Left and right hand behaviors of a function tell us what number the function approaches as x approaches positive and negative infinite.

You are currently looking at a polynomial function (a function in which each term is multiplied by the variable raised to a non-negative integer value).  End behaviors of polynomials can be determined by looking at the term witht he largest exponant (in the case of this problem, we will look at -4n3)

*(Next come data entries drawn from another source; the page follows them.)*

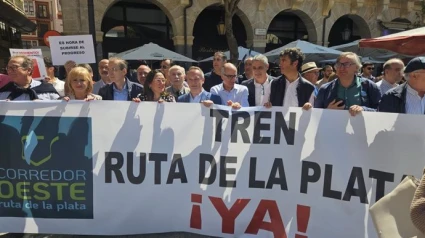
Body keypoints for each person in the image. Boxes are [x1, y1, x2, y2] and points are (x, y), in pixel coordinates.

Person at [315, 52, 381, 116]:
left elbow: (380, 111)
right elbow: (315, 114)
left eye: (346, 64)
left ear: (357, 67)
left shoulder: (370, 87)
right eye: (339, 64)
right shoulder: (325, 89)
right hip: (334, 127)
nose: (341, 68)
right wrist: (328, 111)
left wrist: (364, 109)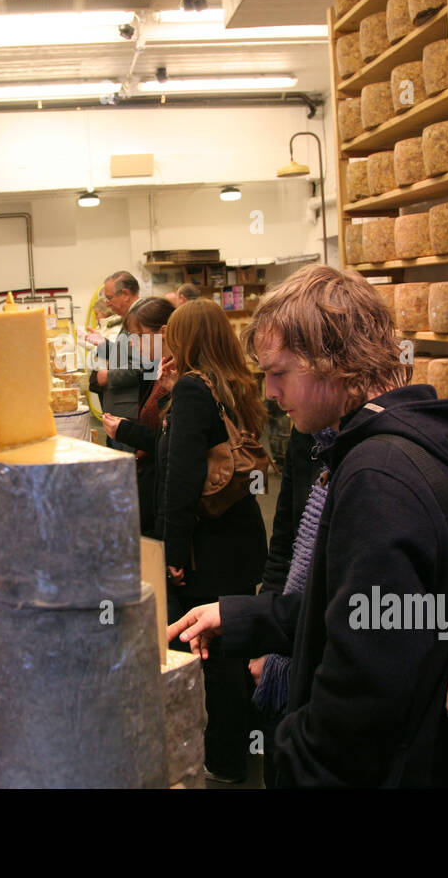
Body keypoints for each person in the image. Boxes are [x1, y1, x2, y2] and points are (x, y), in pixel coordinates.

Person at [168, 266, 448, 788]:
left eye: (279, 373)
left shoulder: (377, 476)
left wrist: (295, 758)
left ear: (336, 363)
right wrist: (241, 616)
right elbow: (350, 605)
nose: (268, 392)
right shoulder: (398, 441)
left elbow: (368, 683)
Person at [154, 298, 268, 783]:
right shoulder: (236, 383)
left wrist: (171, 553)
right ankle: (241, 748)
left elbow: (181, 482)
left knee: (212, 652)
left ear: (184, 340)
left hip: (210, 546)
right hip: (242, 536)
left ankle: (223, 762)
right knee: (234, 644)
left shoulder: (193, 390)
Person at [251, 426, 325, 789]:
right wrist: (268, 636)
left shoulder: (371, 465)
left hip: (322, 667)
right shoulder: (307, 435)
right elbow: (284, 540)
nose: (273, 394)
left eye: (281, 375)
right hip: (288, 646)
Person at [101, 296, 175, 533]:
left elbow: (170, 442)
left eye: (140, 337)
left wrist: (126, 430)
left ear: (163, 332)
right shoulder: (160, 369)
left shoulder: (176, 376)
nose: (133, 344)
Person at [89, 271, 144, 449]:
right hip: (119, 410)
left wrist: (108, 377)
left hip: (129, 413)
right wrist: (103, 345)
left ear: (126, 295)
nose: (107, 303)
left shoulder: (145, 318)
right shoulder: (130, 319)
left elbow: (144, 368)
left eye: (110, 297)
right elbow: (126, 356)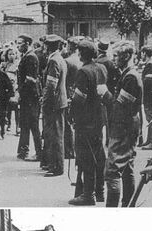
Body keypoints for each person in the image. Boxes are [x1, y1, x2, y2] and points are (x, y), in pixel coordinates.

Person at [68, 40, 108, 205]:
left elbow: (79, 99)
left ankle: (87, 195)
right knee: (99, 155)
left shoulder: (83, 71)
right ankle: (99, 192)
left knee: (86, 158)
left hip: (85, 121)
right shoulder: (102, 68)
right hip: (99, 119)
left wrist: (71, 115)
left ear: (81, 54)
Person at [104, 41, 143, 207]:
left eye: (116, 56)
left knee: (112, 171)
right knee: (127, 167)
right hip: (128, 125)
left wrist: (105, 95)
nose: (114, 59)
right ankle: (128, 205)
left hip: (123, 126)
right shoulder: (128, 74)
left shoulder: (130, 77)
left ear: (126, 56)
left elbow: (121, 107)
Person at [41, 35, 68, 176]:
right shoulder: (59, 59)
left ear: (49, 46)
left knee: (54, 136)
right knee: (56, 134)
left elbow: (51, 86)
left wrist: (45, 103)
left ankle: (56, 167)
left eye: (45, 45)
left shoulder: (53, 60)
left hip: (54, 103)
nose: (43, 48)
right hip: (59, 102)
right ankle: (54, 164)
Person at [16, 35, 42, 161]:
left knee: (33, 125)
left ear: (27, 43)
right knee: (26, 124)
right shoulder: (27, 56)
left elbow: (30, 79)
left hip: (30, 97)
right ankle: (23, 151)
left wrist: (20, 92)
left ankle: (39, 152)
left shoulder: (30, 57)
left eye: (20, 43)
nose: (18, 46)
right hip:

Rules for determining end behavior of a polynomial function

Largest exponant is odd:

1.  If the coefficient on the term is positive, the function approaches negative infinite as x approaches negative infinite and the function approaches positive infinite as the function approaches positive infinite

2. If the coefficient on the term is negative, the function approaches positive infinite as x approaches negative infinite and the function approaches negative infinite as the function approaches positive infinite

 

Largest exponant is even:

1. If the coefficient on the term is positive, the function approaches positive infinite as x approaches negative infinite and the function approaches positive infinite as the function approaches positive infinite

 

2. If the coefficient on the term is negative, the function approaches negative infinite as x approaches negative infinite and the function approaches negative infinite as the function approaches positive infinite

 

For your problem, we are looking at a largest exponant of 3, so we will be using the rules for odd exponants.  Since the coeficient on n3 is -4, we will use rule 2, the rule for negative coefficients.  The answer is:

The function approaches positive infinite as x approaches negative infinite and the function approaches negative infinite as the function approaches positive infinite.